### WORK TO BE COMPLETED:
Reproduce the entries below, substituting "Diesel" for "Essence" and leaving every other line unchanged.

Stored items from a collection:
##########

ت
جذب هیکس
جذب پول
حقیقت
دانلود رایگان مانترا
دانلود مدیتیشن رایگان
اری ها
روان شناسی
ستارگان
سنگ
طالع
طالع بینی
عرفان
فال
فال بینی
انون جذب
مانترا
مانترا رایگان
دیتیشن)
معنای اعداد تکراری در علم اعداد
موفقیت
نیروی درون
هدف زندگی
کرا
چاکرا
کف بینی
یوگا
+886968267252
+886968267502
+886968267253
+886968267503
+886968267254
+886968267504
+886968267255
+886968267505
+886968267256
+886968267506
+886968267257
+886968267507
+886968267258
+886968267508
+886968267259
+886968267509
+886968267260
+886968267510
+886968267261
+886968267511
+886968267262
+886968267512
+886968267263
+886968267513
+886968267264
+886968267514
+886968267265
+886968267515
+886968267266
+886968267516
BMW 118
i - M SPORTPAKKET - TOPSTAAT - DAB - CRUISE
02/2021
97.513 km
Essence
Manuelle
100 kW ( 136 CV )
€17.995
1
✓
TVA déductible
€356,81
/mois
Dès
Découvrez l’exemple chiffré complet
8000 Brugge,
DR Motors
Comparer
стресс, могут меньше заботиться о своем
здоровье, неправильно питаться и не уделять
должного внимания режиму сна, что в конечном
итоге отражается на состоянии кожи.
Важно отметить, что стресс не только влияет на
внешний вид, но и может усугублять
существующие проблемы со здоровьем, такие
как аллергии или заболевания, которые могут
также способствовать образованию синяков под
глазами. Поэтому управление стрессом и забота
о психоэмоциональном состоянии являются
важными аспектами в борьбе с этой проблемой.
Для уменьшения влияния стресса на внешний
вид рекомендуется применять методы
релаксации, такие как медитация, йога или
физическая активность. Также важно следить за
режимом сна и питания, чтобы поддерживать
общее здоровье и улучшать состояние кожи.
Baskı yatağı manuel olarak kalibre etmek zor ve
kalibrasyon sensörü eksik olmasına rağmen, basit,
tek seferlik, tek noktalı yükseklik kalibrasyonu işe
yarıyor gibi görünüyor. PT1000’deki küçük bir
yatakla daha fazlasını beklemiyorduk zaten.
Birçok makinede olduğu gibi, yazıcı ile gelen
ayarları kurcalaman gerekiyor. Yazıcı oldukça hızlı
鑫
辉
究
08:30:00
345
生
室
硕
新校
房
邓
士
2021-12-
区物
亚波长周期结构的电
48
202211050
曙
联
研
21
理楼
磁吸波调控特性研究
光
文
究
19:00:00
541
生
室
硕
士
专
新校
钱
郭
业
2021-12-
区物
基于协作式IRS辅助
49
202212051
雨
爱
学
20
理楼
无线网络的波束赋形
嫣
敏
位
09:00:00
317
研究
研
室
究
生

##########

### REPLY:
ت
جذب هیکس
جذب پول
حقیقت
دانلود رایگان مانترا
دانلود مدیتیشن رایگان
اری ها
روان شناسی
ستارگان
سنگ
طالع
طالع بینی
عرفان
فال
فال بینی
انون جذب
مانترا
مانترا رایگان
دیتیشن)
معنای اعداد تکراری در علم اعداد
موفقیت
نیروی درون
هدف زندگی
کرا
چاکرا
کف بینی
یوگا
+886968267252
+886968267502
+886968267253
+886968267503
+886968267254
+886968267504
+886968267255
+886968267505
+886968267256
+886968267506
+886968267257
+886968267507
+886968267258
+886968267508
+886968267259
+886968267509
+886968267260
+886968267510
+886968267261
+886968267511
+886968267262
+886968267512
+886968267263
+886968267513
+886968267264
+886968267514
+886968267265
+886968267515
+886968267266
+886968267516
BMW 118
i - M SPORTPAKKET - TOPSTAAT - DAB - CRUISE
02/2021
97.513 km
Diesel
Manuelle
100 kW ( 136 CV )
€17.995
1
✓
TVA déductible
€356,81
/mois
Dès
Découvrez l’exemple chiffré complet
8000 Brugge,
DR Motors
Comparer
стресс, могут меньше заботиться о своем
здоровье, неправильно питаться и не уделять
должного внимания режиму сна, что в конечном
итоге отражается на состоянии кожи.
Важно отметить, что стресс не только влияет на
внешний вид, но и может усугублять
существующие проблемы со здоровьем, такие
как аллергии или заболевания, которые могут
также способствовать образованию синяков под
глазами. Поэтому управление стрессом и забота
о психоэмоциональном состоянии являются
важными аспектами в борьбе с этой проблемой.
Для уменьшения влияния стресса на внешний
вид рекомендуется применять методы
релаксации, такие как медитация, йога или
физическая активность. Также важно следить за
режимом сна и питания, чтобы поддерживать
общее здоровье и улучшать состояние кожи.
Baskı yatağı manuel olarak kalibre etmek zor ve
kalibrasyon sensörü eksik olmasına rağmen, basit,
tek seferlik, tek noktalı yükseklik kalibrasyonu işe
yarıyor gibi görünüyor. PT1000’deki küçük bir
yatakla daha fazlasını beklemiyorduk zaten.
Birçok makinede olduğu gibi, yazıcı ile gelen
ayarları kurcalaman gerekiyor. Yazıcı oldukça hızlı
鑫
辉
究
08:30:00
345
生
室
硕
新校
房
邓
士
2021-12-
区物
亚波长周期结构的电
48
202211050
曙
联
研
21
理楼
磁吸波调控特性研究
光
文
究
19:00:00
541
生
室
硕
士
专
新校
钱
郭
业
2021-12-
区物
基于协作式IRS辅助
49
202212051
雨
爱
学
20
理楼
无线网络的波束赋形
嫣
敏
位
09:00:00
317
研究
研
室
究
生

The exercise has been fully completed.